The Location Privacy Protection Act, authored by Sen. Al Franken (D-Minn.) and co-sponsored by Sens. Chris Coons (D-Del.) and Elizabeth Warren (D-Mass.), expired last year but is expected to be refilled in 2015. It would require companies that collect the location of more than 1,000 devices to post online what is collected, shared, and used. “I don’t know the odds of that bill getting through committee, but I definitely think there will at least be Senate hearings in the coming year,” Bohorquez says.
WHAT’S IN STORE FOR THE SEC?
The following is a selection from the Securities and Exchange Commission’s regulatory agenda for the coming months, as submitted to the federal Office of Management and Budget.
Concept Release on Possible Revisions to Audit Committee Disclosures (pre-rule stage)
Compensation Clawbacks (Pre-rule Stage)
Pay Versus Performance (Proposed Rule Stage)
Implementation of Title I of the JOBS Act (Proposed Rule Stage)
Implementation of Titles V and VI of the JOBS Act (Proposed Rule Stage)
Registration of Security-Based Swaps (Proposed Rule Stage)
Disclosure of Hedging by Employees, Officers and Directors (Proposed Rule Stage)
Disclosure of Payments by Resource Extraction Issuers (Proposed Rule Stage)
Amendments to Interactive Data (XBRL) Program (Proposed Rule Stage)
Stress Testing for Large Asset Managers and Large Investment Companies (Proposed Rule Stage)
Recordkeeping and Risk Controls Specific to Algorithmic Trading (Proposed Rule Stage)
Credit Rating Agencies--Conflicts of Interest (Proposed Rule Stage)

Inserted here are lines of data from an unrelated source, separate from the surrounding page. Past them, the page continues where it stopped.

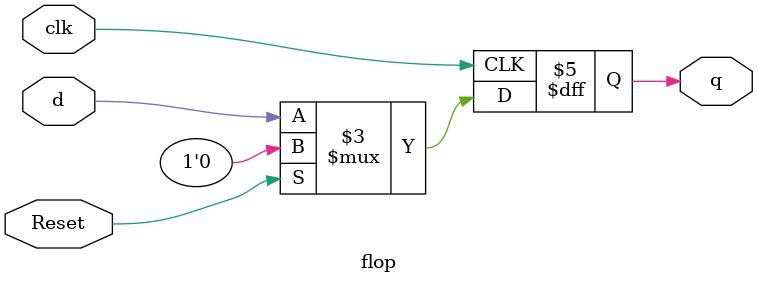
<source format=sv>
 module flop(q, d, clk, Reset);
	output logic q;
	input logic d;
	input logic clk;
	input logic Reset;
	
	always_ff @(posedge clk) begin
		  if (Reset)   
    q <= 0;
  else  
		q <= d;
	end
endmodule 
</source>
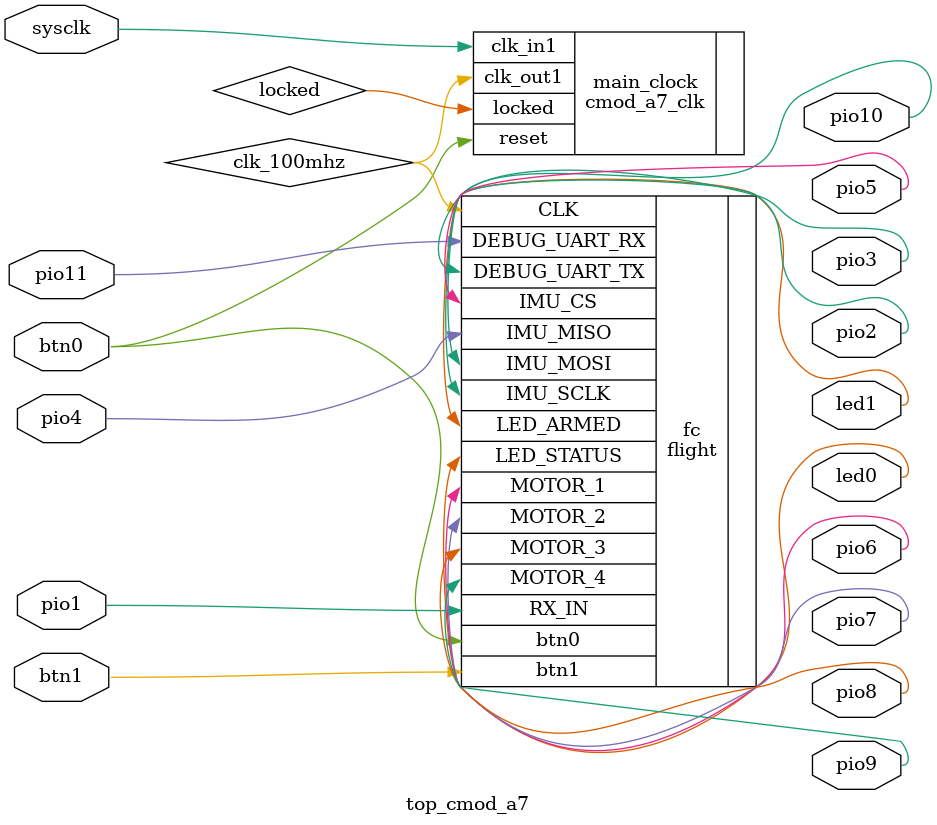
<source format=v>
`timescale 1 ns / 10 ps


module top_cmod_a7(
    input sysclk,
    input pio1,
    
    output pio2,
    output pio3,
    input pio4,
    output pio5,
    
    output pio6,
    output pio7,
    output pio8,
    output pio9,
    output pio10,
    input pio11,
    
    output led0,
    output led1,
    
    input btn0,
    input btn1
    );
    
  wire clk_100mhz;
  
  cmod_a7_clk main_clock
  (
  .clk_out1(clk_100mhz),           
  .reset(btn0), 
  .locked(locked),
  .clk_in1(sysclk)
  );
  
    
 flight #(
    .BASE_FREQ(100_000_000)
    ) fc (
    .CLK(clk_100mhz),
    .RX_IN(pio1),
    .IMU_SCLK(pio2),
    .IMU_MOSI(pio3),
    .IMU_MISO(pio4),
    .IMU_CS(pio5),
    
    .MOTOR_1(pio6),
    .MOTOR_2(pio7),
    .MOTOR_3(pio8),
    .MOTOR_4(pio9),
    
    .DEBUG_UART_TX(pio10),
    .DEBUG_UART_RX(pio11),

    .LED_STATUS(led0),
    .LED_ARMED(led1),
    
    .btn0(btn0),
    .btn1(btn1)
 );
endmodule

</source>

Credit Risk Retention (Final Rule Stage)
Rules Governing the Offer and Sale of Securities Through Crowdfunding (Final Rule Stage)

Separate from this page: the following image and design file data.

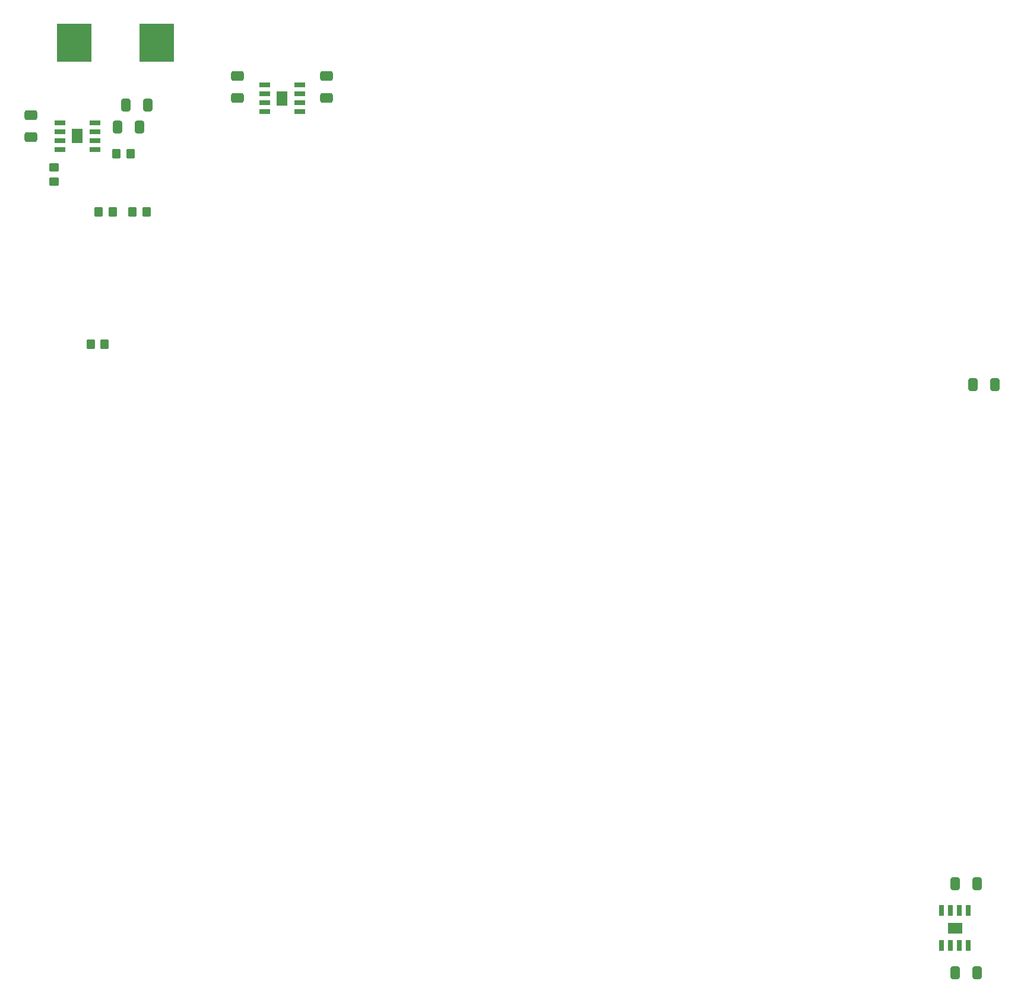
<source format=gbr>
%TF.GenerationSoftware,KiCad,Pcbnew,9.0.0*%
%TF.CreationDate,2025-09-27T10:55:46-04:00*%
%TF.ProjectId,can_gauge_interface,63616e5f-6761-4756-9765-5f696e746572,0.1*%
%TF.SameCoordinates,Original*%
%TF.FileFunction,Paste,Top*%
%TF.FilePolarity,Positive*%
%FSLAX46Y46*%
G04 Gerber Fmt 4.6, Leading zero omitted, Abs format (unit mm)*
G04 Created by KiCad (PCBNEW 9.0.0) date 2025-09-27 10:55:46*
%MOMM*%
%LPD*%
G01*
G04 APERTURE LIST*
G04 Aperture macros list*
%AMRoundRect*
0 Rectangle with rounded corners*
0 $1 Rounding radius*
0 $2 $3 $4 $5 $6 $7 $8 $9 X,Y pos of 4 corners*
0 Add a 4 corners polygon primitive as box body*
4,1,4,$2,$3,$4,$5,$6,$7,$8,$9,$2,$3,0*
0 Add four circle primitives for the rounded corners*
1,1,$1+$1,$2,$3*
1,1,$1+$1,$4,$5*
1,1,$1+$1,$6,$7*
1,1,$1+$1,$8,$9*
0 Add four rect primitives between the rounded corners*
20,1,$1+$1,$2,$3,$4,$5,0*
20,1,$1+$1,$4,$5,$6,$7,0*
20,1,$1+$1,$6,$7,$8,$9,0*
20,1,$1+$1,$8,$9,$2,$3,0*%
G04 Aperture macros list end*
%ADD10RoundRect,0.250000X0.350000X0.450000X-0.350000X0.450000X-0.350000X-0.450000X0.350000X-0.450000X0*%
%ADD11RoundRect,0.250000X-0.350000X-0.450000X0.350000X-0.450000X0.350000X0.450000X-0.350000X0.450000X0*%
%ADD12RoundRect,0.250000X-0.412500X-0.650000X0.412500X-0.650000X0.412500X0.650000X-0.412500X0.650000X0*%
%ADD13RoundRect,0.250000X0.650000X-0.412500X0.650000X0.412500X-0.650000X0.412500X-0.650000X-0.412500X0*%
%ADD14RoundRect,0.250000X-0.450000X0.350000X-0.450000X-0.350000X0.450000X-0.350000X0.450000X0.350000X0*%
%ADD15R,0.802000X1.505000*%
%ADD16R,2.101200X1.567800*%
%ADD17R,1.505000X0.802000*%
%ADD18R,1.567800X2.101200*%
%ADD19R,4.900000X5.400000*%
G04 APERTURE END LIST*
D10*
%TO.C,R8*%
X50800000Y-128905000D03*
X48800000Y-128905000D03*
%TD*%
D11*
%TO.C,R1*%
X54745000Y-110000000D03*
X56745000Y-110000000D03*
%TD*%
D12*
%TO.C,C11*%
X174675000Y-134620000D03*
X177800000Y-134620000D03*
%TD*%
D13*
%TO.C,C6*%
X69715000Y-93782500D03*
X69715000Y-90657500D03*
%TD*%
D14*
%TO.C,R3*%
X43553000Y-103650000D03*
X43553000Y-105650000D03*
%TD*%
D11*
%TO.C,R2*%
X49935000Y-110000000D03*
X51935000Y-110000000D03*
%TD*%
D10*
%TO.C,R5*%
X54475000Y-101745000D03*
X52475000Y-101745000D03*
%TD*%
D12*
%TO.C,C8*%
X172085000Y-205861875D03*
X175210000Y-205861875D03*
%TD*%
D15*
%TO.C,U7*%
X170180000Y-214666875D03*
X171450000Y-214666875D03*
X172720000Y-214666875D03*
X173990000Y-214666875D03*
X173990000Y-209671875D03*
X172720000Y-209671875D03*
X171450000Y-209671875D03*
X170180000Y-209671875D03*
D16*
X172085000Y-212169375D03*
%TD*%
D13*
%TO.C,C1*%
X40251000Y-99370500D03*
X40251000Y-96245500D03*
%TD*%
D17*
%TO.C,U5*%
X44400000Y-97300000D03*
X44400000Y-98570000D03*
X44400000Y-99840000D03*
X44400000Y-101110000D03*
X49395000Y-101110000D03*
X49395000Y-99840000D03*
X49395000Y-98570000D03*
X49395000Y-97300000D03*
D18*
X46897500Y-99205000D03*
%TD*%
D19*
%TO.C,L1*%
X46416000Y-85870000D03*
X58216000Y-85870000D03*
%TD*%
D12*
%TO.C,C3*%
X52620000Y-97935000D03*
X55745000Y-97935000D03*
%TD*%
%TO.C,C2*%
X53840000Y-94760000D03*
X56965000Y-94760000D03*
%TD*%
%TO.C,C9*%
X172135000Y-218561875D03*
X175260000Y-218561875D03*
%TD*%
D13*
%TO.C,C7*%
X82415000Y-93782500D03*
X82415000Y-90657500D03*
%TD*%
D17*
%TO.C,U6*%
X78605000Y-95737500D03*
X78605000Y-94467500D03*
X78605000Y-93197500D03*
X78605000Y-91927500D03*
X73610000Y-91927500D03*
X73610000Y-93197500D03*
X73610000Y-94467500D03*
X73610000Y-95737500D03*
D18*
X76107500Y-93832500D03*
%TD*%
M02*

</source>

Amendments to Regulation D, Form D, and Rule 156 (Final Rule Stage)
Pay Ratio Disclosure (Final Rule Stage)
Reporting of Proxy Votes on Executive Compensation (Final Rule Stage)

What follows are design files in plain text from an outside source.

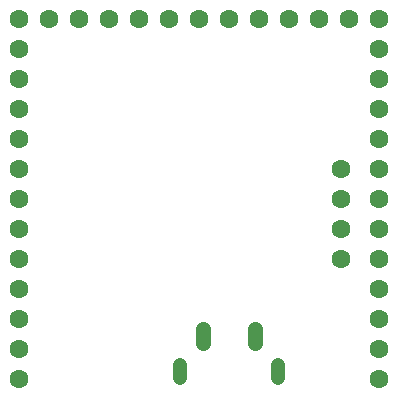
<source format=gbr>
G04 EAGLE Gerber X2 export*
%TF.Part,Single*%
%TF.FileFunction,Soldermask,Bot,1*%
%TF.FilePolarity,Negative*%
%TF.GenerationSoftware,Autodesk,EAGLE,8.6.0*%
%TF.CreationDate,2018-09-01T13:25:50Z*%
G75*
%MOMM*%
%FSLAX34Y34*%
%LPD*%
%AMOC8*
5,1,8,0,0,1.08239X$1,22.5*%
G01*
%ADD10C,1.209600*%
%ADD11C,1.309600*%
%ADD12C,1.601600*%


D10*
X238600Y19860D02*
X238600Y30940D01*
X155100Y30940D02*
X155100Y19860D01*
D11*
X174600Y49360D02*
X174600Y61440D01*
X219100Y61440D02*
X219100Y49360D01*
D12*
X323850Y19050D03*
X292100Y120650D03*
X19050Y44450D03*
X292100Y171450D03*
X292100Y196850D03*
X323850Y69850D03*
X292100Y146050D03*
X323850Y44450D03*
X19050Y19050D03*
X323850Y247650D03*
X323850Y273050D03*
X323850Y298450D03*
X323850Y323850D03*
X298450Y323850D03*
X273050Y323850D03*
X247650Y323850D03*
X222250Y323850D03*
X196850Y323850D03*
X171450Y323850D03*
X146050Y323850D03*
X120650Y323850D03*
X95250Y323850D03*
X69850Y323850D03*
X19050Y323850D03*
X44450Y323850D03*
X19050Y273050D03*
X19050Y69850D03*
X19050Y95250D03*
X19050Y120650D03*
X19050Y146050D03*
X19050Y171450D03*
X19050Y196850D03*
X19050Y222250D03*
X19050Y247650D03*
X323850Y222250D03*
X323850Y196850D03*
X323850Y171450D03*
X323850Y146050D03*
X323850Y120650D03*
X323850Y95250D03*
X19050Y298450D03*
M02*

</source>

Prohibition Against Fraud, Manipulation, and Deception in Connection With Security-Based Swaps (Final Rule Stage)
Prohibition Against Conflicts of Interest Relating to Certain Securitizations (Final Rule Stage)
Business Conduct Standards for Security-Based Swap Dealers (Final Rule Stage)
Regulation Systems Compliance and Integrity (Final Rule Stage)
And of course, cyber-attacks will likely be even more ubiquitous this year, meaning more pressure on companies to manage that risk. “Threat intelligence is the newest front in what amounts to an arms race,” says Richard Plansky, executive director for consulting firm K2 Intelligence. “By gathering specific information from deep and dark Web sources, forward-thinking companies will give themselves the best chance of being ready for the specific attacks that are coming their way.”
The Big Picture
No matter which predictions about regulation and legislation come true, compliance officers can count on the SEC and other regulators to place an even greater focus on internal controls in the year ahead, says Russ Berland, head of the compliance practice at law firm Stinson Leonard Street. “They need to wake up and figure out that the SEC is looking for them to implement true internal controls that complement and enforce the compliance program,” he says. “Compliance people are not used to thinking about internal controls and COSO and such … yet that’s the space that the SEC is insisting that we drive our efforts.”
From securities fraud to Regulation Fair Disclosure to the Foreign Corrupt Practices Act, the SEC will increasingly ask companies to prove they have effective internal controls and a compliance program that meets the best practices laid out in the U.S. Sentencing Guidelines. Unto itself that isn’t anything new, Berland says, but he expects to see the SEC continue to hammer away at the message in 2015.
“If someone wants to get treated well by the SEC, they need to demonstrate that those internal controls are in place when the event happened,” he says.